Re: [all] Gate resources and performance

7 Feb 2021

      On 2021-02-07 09:28:35 +0200 (+0200), Dmitriy Rabotyagov wrote:
...
Once you said that, I looked through the actual code of the
prepare-workspace-git role more carefully and you're right - all
actions are made against already cached repos there. However since
it mostly uses commands, it would still be the way more efficient
to make up some module to replace all commands/shell to run things
in multiprocess way.   Regarding example, you can take any random
task from osa, ie [1] - it takes a bit more then 6 mins. When load
on providers is high (or their volume backend io is poor), time
increases
[...]
Okay, so that's these tasks:

https://opendev.org/zuul/zuul-jobs/src/commit/8bdb2b538c79dd75bac14180b905a1...
https://opendev.org/zuul/zuul-jobs/src/commit/8bdb2b538c79dd75bac14180b905a1...

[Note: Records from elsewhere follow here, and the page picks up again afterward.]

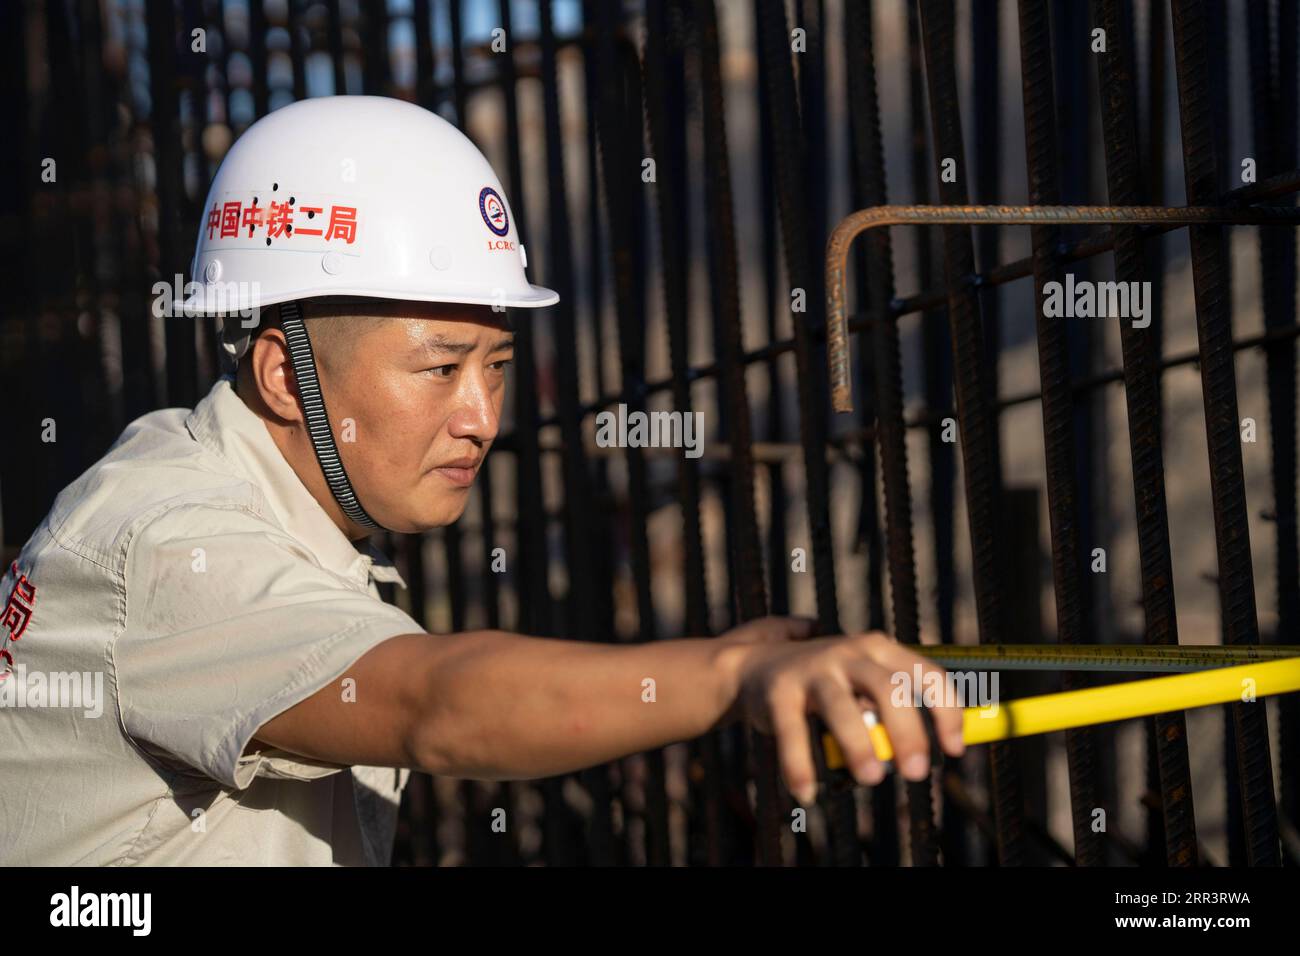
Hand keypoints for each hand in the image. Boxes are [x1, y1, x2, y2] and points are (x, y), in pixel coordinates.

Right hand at [717, 622, 965, 803]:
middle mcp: (848, 654)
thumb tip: (939, 750)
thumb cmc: (825, 682)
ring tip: (871, 779)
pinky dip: (800, 765)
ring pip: (842, 708)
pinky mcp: (779, 692)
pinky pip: (792, 732)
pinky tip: (807, 793)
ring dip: (859, 746)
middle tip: (917, 773)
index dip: (946, 711)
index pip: (926, 673)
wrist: (754, 666)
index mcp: (878, 649)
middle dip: (907, 733)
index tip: (955, 749)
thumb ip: (893, 707)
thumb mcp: (862, 682)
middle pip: (888, 689)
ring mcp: (812, 670)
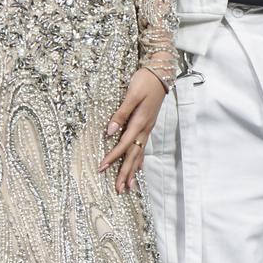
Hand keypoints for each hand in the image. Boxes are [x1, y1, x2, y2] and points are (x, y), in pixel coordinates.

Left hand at [99, 68, 166, 192]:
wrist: (161, 73)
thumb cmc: (144, 81)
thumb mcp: (131, 95)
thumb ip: (121, 114)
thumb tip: (109, 131)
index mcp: (140, 122)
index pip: (123, 144)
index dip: (112, 157)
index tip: (101, 168)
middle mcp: (145, 128)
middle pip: (133, 155)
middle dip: (125, 172)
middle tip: (119, 189)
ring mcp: (148, 128)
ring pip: (139, 154)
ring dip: (133, 170)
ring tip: (129, 185)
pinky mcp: (148, 125)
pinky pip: (143, 147)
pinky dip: (140, 160)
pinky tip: (138, 167)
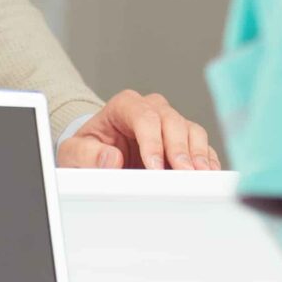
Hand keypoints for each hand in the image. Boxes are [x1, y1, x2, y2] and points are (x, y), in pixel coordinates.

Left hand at [57, 90, 218, 170]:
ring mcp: (169, 123)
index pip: (143, 117)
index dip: (152, 141)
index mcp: (124, 106)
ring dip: (197, 154)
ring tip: (200, 175)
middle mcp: (151, 109)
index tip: (154, 166)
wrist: (99, 154)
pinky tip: (208, 173)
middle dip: (178, 149)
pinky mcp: (183, 140)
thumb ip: (85, 154)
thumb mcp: (74, 153)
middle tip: (182, 173)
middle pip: (171, 121)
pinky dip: (206, 159)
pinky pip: (201, 145)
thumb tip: (110, 158)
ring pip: (191, 130)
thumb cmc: (88, 150)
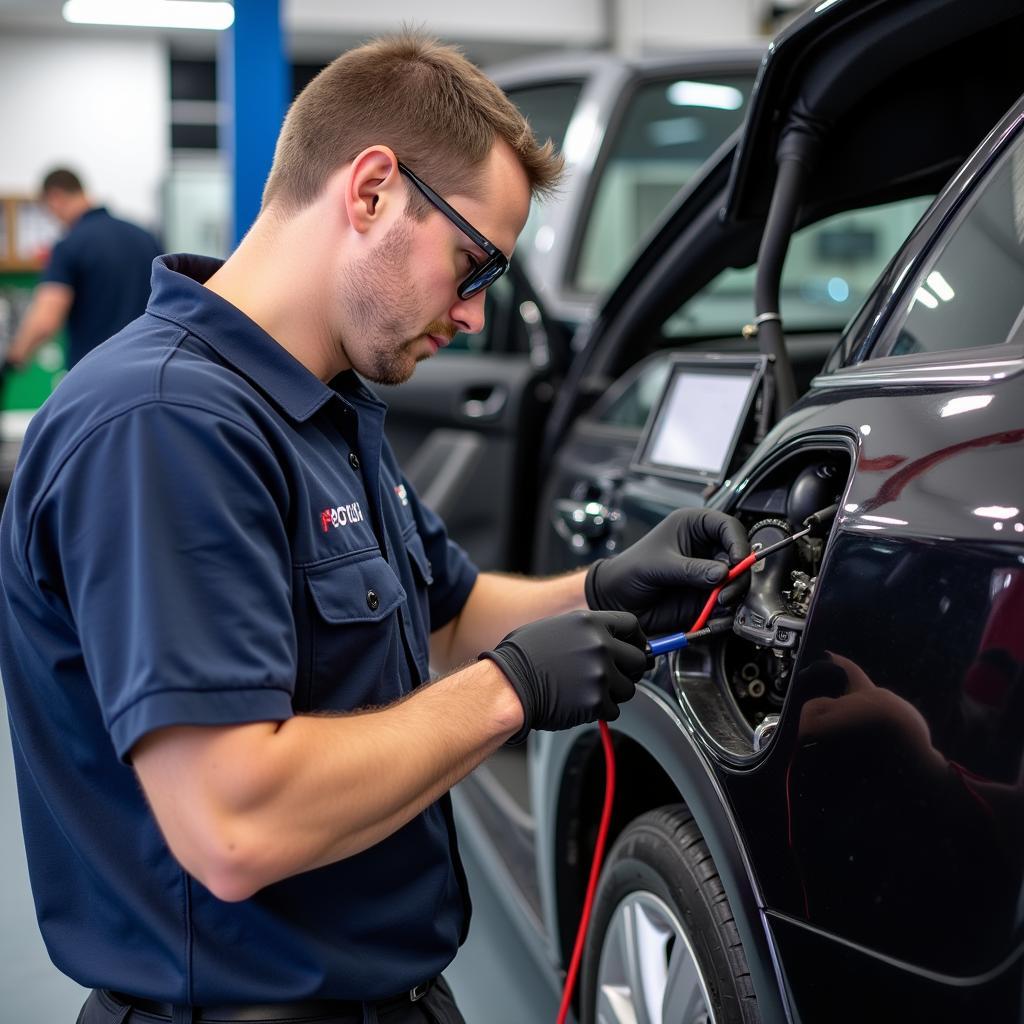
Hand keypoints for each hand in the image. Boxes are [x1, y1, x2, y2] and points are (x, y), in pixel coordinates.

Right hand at [481, 610, 647, 743]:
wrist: (508, 686)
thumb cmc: (523, 658)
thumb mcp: (557, 627)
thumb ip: (588, 632)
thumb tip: (613, 641)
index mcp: (590, 623)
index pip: (632, 626)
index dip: (634, 639)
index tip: (633, 648)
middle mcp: (600, 645)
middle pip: (638, 659)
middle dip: (628, 669)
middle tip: (612, 675)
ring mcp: (600, 674)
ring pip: (629, 688)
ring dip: (614, 692)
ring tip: (587, 689)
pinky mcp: (596, 701)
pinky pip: (614, 709)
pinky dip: (601, 710)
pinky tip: (580, 702)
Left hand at [585, 508, 749, 633]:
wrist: (616, 599)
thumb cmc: (630, 569)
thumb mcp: (658, 565)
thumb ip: (690, 569)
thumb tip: (722, 574)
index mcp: (694, 527)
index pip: (728, 526)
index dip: (738, 542)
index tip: (739, 560)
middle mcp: (705, 550)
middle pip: (739, 558)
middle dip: (738, 575)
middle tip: (726, 591)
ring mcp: (707, 575)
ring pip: (737, 583)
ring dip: (734, 596)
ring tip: (719, 604)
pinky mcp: (706, 599)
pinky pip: (725, 607)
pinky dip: (724, 615)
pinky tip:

It's doing a git clone from the cache on the node into the workspace
(in theory from one path to another within the same filesystem,
which should normally just result in git creating hardlinks to the
original objects/packs), and that took 101 seconds to clone 106
repositories. After that, 83 seconds were spent fixing up
configuration on each of those clones. The longest step does indeed
seem to be the 128 seconds where it pushed updated refs from the
cache on the executor over the network into the prepared workspace
on the remote build node.

I wonder if combining these into a single loop could help reduce the
iteration overhead, or whether processing repositories in parallel
would help (if they're limited by I/O bandwidth then I expect not)?
Regardless, yeah, 5m12s does seem like a good chunk of time. On the
other hand, it's worth keeping in mind that's just shy of 3 seconds
per required-project so like you say, it's mainly impacting jobs
with a massive number of required-projects. A different approach
might be to revisit the list of required-projects for that job and
check whether they're all actually used.
-- 
Jeremy Stanley